Все они, вместе с Гиппиус и Мережковским, Адамовичем и Оцупом, сливаются в одну картину. Ее надо непременно запомнить. Ее нельзя забыть. Ведь это одно из самых интересных и значительных событий, что сейчас происходят в эмиграции, — «воскресенье» на рю Колонель Боннэ.
Зинаида Николаевна уже перестала наводить на меня лорнет. Она подносит чашку кофе к губам, прислушиваясь к тому, что говорит Мережковский.
Перед ней стоит маленький кофейник. Пить кофе полагается только ей одной. Остальные, независимо от их вкусов, о которых никто не осведомляется, довольствуются чаем.
— Нет, Димитрий. Я не согласна! — вдруг громко, капризным тоном заявляет она, прерывая страстную тираду Мережковского.
«Я не согласна» — фраза, наиболее часто — кстати или не совсем кстати — произносимая ею. Утилитарная, ширпотребная фраза, паспарту. Ее разговоры часто начинаются именно с нее:
— Я не согласна с Эйнштейном! или — с Бергсоном! или — с Алдановым! или — со Степуном!
Иногда, по глухоте — она из кокетства старается скрывать ее — не расслышав, о чем спрашивают, отвечает: — А я не согласна!..
И чаще всего ее ответ производит магическое действие.
Так, например, молодой поэт, робея и смущаясь, задает ей вопрос:
— Зинаида Николаевна, вы читали мои стихи в «Звене»?
И она роняет капризно-кокетливо:
— Нет. Я не согласна.
Спрашивающий в смущении замолкает. Стихи его, должно быть, не понравились Зинаиде Николаевне, неизвестно почему. Но не стоит настаивать. Ведь она любит повторять афоризм: «Если надо объяснять, то не надо объяснять». И он не решается требовать объяснений.
Сейчас я впервые слышу от нее ее знаменитый протест, о котором мне когда-то рассказывал еще Гумилев в Петербурге.
Я вся превращаюсь в слух. Я хочу знать, с чем она, собственно, не согласна, мне хочется услышать парадоксальные выводы и доводы ее блестящего, острого, не женского ума.
Нет, все-таки женского — ведь ведьма — женщина. Троцкий писал когда-то: «Я не верю в существование нечистой силы (цитирую по памяти). Не верю ни в чертей, ни в ведьм. Впрочем, все-таки в существование ведьм верю, — вспомнил Зинаиду Гиппиус». И тут же отдает дань ее исключительному уму.
Но послушать Зинаиду Николаевну мне в тот день не удается.
Ко мне близко наклоняется сидящий за мной Антонин Ладинский и шепчет мне в самое ухо:
— Какой ваш любимый цветок?
Я поворачиваюсь и чуть не стукаюсь лбом о его лоб.
— Что?
— Какой ваш любимый цветок? — повторяет он. — Я уверен, что роза. Правда? Я угадал?
Переход от рассуждений об Атлантиде к любимому цветку так неожиданно фантастичен, что я с трудом удерживаю смех.

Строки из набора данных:
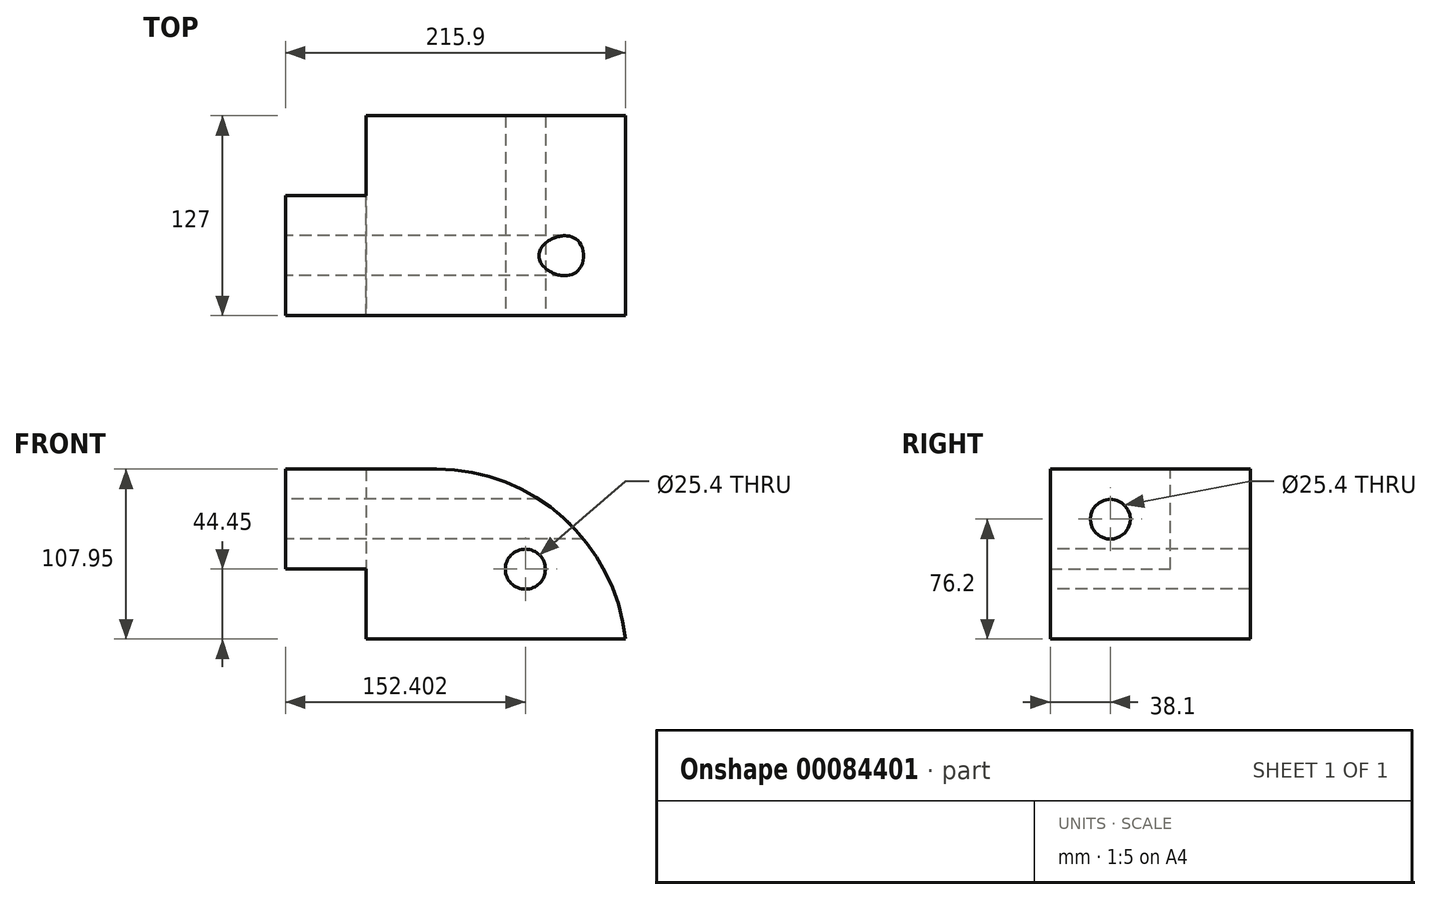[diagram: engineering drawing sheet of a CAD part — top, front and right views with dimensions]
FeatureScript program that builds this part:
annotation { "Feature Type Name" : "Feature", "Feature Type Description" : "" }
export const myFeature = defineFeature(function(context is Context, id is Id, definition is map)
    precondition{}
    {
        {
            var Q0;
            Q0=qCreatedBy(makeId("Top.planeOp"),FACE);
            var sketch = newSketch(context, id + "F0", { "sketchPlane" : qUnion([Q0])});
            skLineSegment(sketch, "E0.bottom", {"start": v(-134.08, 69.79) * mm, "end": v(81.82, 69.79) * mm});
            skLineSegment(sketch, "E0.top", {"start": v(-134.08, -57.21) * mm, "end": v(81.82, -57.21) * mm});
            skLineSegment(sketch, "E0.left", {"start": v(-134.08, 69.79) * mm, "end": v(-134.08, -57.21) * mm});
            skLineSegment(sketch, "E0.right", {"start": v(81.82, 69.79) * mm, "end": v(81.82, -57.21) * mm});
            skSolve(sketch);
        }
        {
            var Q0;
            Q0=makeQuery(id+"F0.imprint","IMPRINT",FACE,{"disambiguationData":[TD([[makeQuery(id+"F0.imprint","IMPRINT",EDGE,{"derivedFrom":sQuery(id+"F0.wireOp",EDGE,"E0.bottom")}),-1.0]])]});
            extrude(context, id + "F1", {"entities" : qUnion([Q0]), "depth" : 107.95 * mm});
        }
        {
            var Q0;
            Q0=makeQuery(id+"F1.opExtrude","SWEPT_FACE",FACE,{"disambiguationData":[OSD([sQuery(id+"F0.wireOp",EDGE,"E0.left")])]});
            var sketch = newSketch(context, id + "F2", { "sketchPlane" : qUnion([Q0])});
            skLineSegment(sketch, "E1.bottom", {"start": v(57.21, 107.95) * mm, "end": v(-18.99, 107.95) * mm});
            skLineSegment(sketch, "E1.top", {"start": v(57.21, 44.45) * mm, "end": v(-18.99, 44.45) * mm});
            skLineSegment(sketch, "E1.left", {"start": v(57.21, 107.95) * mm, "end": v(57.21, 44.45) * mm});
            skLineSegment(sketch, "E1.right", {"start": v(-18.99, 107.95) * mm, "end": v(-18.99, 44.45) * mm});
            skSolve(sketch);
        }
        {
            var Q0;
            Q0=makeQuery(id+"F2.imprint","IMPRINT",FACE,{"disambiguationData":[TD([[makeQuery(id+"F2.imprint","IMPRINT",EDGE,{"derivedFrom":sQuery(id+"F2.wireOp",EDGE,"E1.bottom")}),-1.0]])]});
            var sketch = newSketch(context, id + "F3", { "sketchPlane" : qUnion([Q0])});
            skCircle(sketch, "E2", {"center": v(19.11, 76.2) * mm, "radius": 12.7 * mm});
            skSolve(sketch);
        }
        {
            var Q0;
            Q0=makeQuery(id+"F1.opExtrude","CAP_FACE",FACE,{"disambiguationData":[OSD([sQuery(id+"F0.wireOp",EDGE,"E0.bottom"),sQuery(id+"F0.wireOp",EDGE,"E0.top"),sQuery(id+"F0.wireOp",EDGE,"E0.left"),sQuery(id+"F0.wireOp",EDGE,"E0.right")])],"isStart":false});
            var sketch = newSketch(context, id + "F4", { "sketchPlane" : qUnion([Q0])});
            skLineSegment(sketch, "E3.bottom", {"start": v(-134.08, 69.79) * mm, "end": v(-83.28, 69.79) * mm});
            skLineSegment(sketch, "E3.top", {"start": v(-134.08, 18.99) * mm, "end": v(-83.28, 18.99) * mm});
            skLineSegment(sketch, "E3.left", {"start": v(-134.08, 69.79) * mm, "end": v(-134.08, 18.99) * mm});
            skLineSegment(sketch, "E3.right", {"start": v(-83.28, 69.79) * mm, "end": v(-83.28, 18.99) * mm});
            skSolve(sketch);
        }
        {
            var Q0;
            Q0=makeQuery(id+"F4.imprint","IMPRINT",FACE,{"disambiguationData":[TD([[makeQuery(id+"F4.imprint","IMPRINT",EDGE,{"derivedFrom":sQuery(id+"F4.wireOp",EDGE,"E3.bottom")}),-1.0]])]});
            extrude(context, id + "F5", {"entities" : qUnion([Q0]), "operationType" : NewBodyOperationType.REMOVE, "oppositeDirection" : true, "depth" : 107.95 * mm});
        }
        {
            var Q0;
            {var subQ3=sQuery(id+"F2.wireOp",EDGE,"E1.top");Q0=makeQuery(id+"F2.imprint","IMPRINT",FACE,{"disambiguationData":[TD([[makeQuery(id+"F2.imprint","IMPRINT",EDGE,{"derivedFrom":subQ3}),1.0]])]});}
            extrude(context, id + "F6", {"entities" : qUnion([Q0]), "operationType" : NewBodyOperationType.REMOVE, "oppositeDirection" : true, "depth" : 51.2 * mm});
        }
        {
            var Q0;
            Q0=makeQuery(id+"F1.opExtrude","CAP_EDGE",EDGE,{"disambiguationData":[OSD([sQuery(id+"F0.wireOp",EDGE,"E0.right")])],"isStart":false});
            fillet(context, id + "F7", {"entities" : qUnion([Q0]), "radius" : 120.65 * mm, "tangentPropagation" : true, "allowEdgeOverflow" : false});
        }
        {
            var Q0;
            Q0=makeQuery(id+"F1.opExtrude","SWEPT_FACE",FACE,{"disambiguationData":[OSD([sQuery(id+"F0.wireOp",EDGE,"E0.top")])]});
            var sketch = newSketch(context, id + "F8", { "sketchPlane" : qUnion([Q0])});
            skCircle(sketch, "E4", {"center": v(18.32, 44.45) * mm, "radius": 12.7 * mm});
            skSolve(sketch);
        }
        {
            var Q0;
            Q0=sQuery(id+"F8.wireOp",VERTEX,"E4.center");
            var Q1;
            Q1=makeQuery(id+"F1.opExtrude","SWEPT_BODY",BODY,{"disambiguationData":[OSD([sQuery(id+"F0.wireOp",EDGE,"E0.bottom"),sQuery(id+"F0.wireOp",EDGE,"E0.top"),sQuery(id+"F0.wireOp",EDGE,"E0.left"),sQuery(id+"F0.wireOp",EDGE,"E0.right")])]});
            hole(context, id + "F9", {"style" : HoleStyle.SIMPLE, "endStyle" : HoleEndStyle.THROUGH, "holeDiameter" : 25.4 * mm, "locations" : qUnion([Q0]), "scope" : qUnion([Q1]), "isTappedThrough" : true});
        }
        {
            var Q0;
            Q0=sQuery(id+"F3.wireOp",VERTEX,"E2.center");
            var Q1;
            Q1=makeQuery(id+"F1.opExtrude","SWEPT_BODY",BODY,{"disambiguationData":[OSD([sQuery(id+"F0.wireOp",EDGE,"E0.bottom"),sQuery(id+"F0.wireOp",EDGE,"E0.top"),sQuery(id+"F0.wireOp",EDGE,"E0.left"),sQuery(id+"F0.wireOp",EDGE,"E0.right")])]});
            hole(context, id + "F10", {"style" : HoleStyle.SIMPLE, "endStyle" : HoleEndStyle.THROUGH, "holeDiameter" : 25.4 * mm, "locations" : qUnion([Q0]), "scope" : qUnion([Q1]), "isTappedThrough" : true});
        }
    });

→ **Постановка задачи**
Продолжите воспоминания о «воскресенье» на рю Колонель Боннэ, начав сразу после их последней фразы.

→ **Результат выполнения**
А он, наклонившись ко мне, ждет моего ответа.
Верно, он, глядя на меня, подумал: «Бедненькая, сидит, молчит и скучает, слушая непонятное. Надо ее занять подходящим разговором», — и, как телеграфист, гуляющий по железнодорожной платформе со станционной барышней, задал мне галантный, доступный моему пониманию вопрос.
Я киваю.
— Вы правильно угадали — роза!
Он широко улыбается, прикрывая рот характерным жестом, и произносит:
— Я был уверен. Вы сами похожи на белую розу!
Я не успеваю поблагодарить его за такой оригинальный комплимент.
Зинаида Николаевна встает, и все за ней. Прием окончен. Шум отодвигающихся стульев. Все подходят прощаться с Зинаидой Николаевной. Подхожу и я.
— Надеюсь, вы будете постоянно бывать у нас. Каждое воскресенье, — любезно и капризно тянет она. — С вашим мужем мы уже сговорились. Он обещал. А вы?
И я, краснея от удовольствия:
— Обещаю, Зинаида Николаевна.
Да, я тогда, в то первое «воскресенье» у Мережковских, еще не могла правильно судить о Зинаиде Гиппиус.
Я многое в ней не разглядела и не поняла. Я не разглядела даже, что у ее лорнетки не два, как полагается, а только одно стекло, что это не лорнетка, а единственный в своем роде предмет — монокль на ручке, должно быть, сделанный по особому заказу.
В те далекие годы монокли еще были в ходу — их носили изящные старики и снобистские молодые люди. Но, конечно, не дамы. Дама в монокле или с моноклем была совершенно немыслима.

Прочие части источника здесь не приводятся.